(GIVEN DATA Opens)

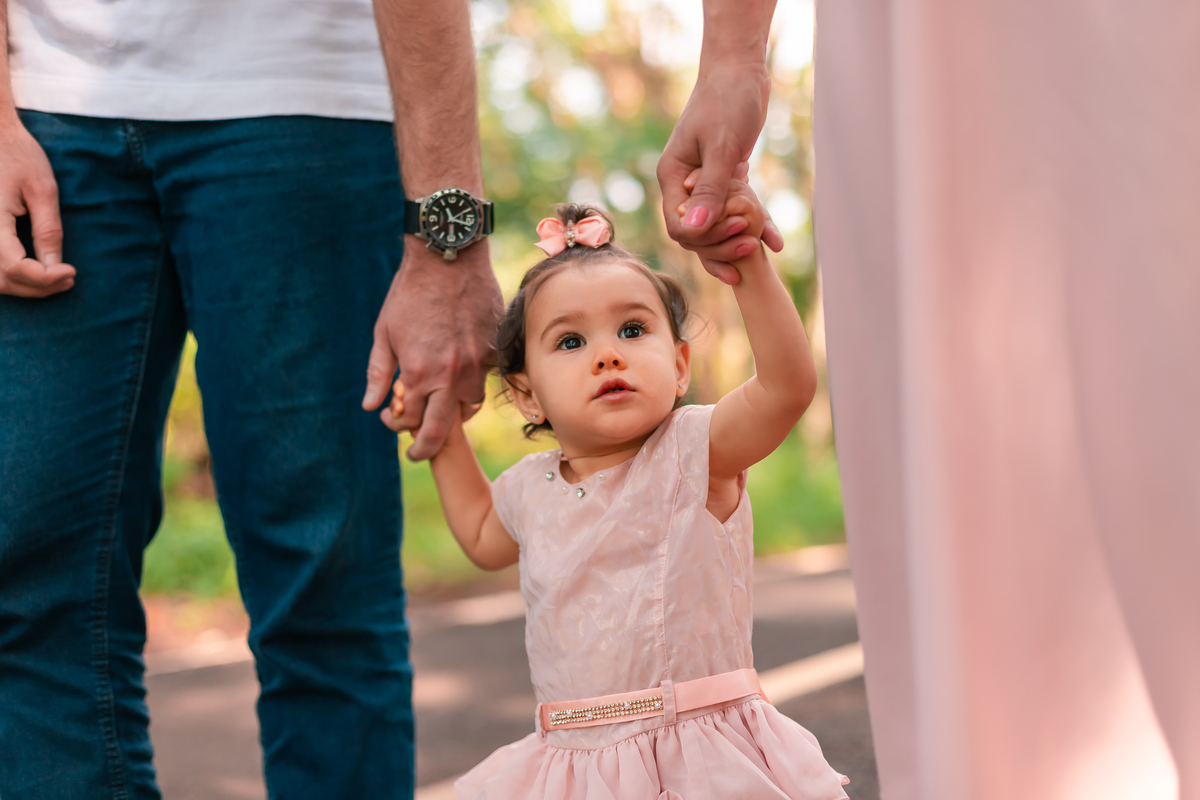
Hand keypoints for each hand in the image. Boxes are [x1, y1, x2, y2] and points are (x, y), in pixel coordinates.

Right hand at [0, 119, 74, 296]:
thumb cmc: (18, 155)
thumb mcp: (42, 190)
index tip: (72, 271)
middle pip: (4, 279)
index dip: (45, 278)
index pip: (15, 267)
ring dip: (24, 286)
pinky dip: (10, 277)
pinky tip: (34, 271)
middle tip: (68, 279)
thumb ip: (48, 231)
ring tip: (56, 278)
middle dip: (39, 287)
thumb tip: (57, 268)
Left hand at [362, 239, 501, 460]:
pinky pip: (484, 381)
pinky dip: (470, 385)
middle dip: (426, 447)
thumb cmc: (409, 294)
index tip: (390, 419)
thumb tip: (370, 404)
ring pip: (468, 406)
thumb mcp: (384, 333)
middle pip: (442, 431)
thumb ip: (379, 373)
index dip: (397, 426)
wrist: (449, 260)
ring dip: (452, 412)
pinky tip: (458, 375)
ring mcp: (477, 366)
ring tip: (440, 406)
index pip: (411, 421)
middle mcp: (451, 376)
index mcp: (420, 374)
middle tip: (417, 452)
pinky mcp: (495, 353)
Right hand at [657, 63, 782, 281]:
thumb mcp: (721, 146)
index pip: (679, 227)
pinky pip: (737, 209)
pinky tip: (775, 240)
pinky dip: (755, 224)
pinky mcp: (726, 179)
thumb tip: (693, 230)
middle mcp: (684, 185)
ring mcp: (704, 184)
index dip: (705, 237)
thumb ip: (709, 190)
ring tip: (761, 249)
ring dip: (736, 241)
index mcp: (672, 177)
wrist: (740, 70)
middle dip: (722, 244)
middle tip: (751, 244)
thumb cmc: (727, 101)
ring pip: (716, 227)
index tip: (736, 226)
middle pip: (696, 234)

(GIVEN DATA Closes)

Your answer should be the lines of the records that include the word "hand".

Hand keypoints for each hand in the image. Boxes are [x1, y1, x2, y2] and points are (x, y), in pixel coordinates.
Right hand at [0, 119, 74, 296]:
Left hand at [362, 239, 501, 460]:
Right hand at [657, 63, 782, 281]:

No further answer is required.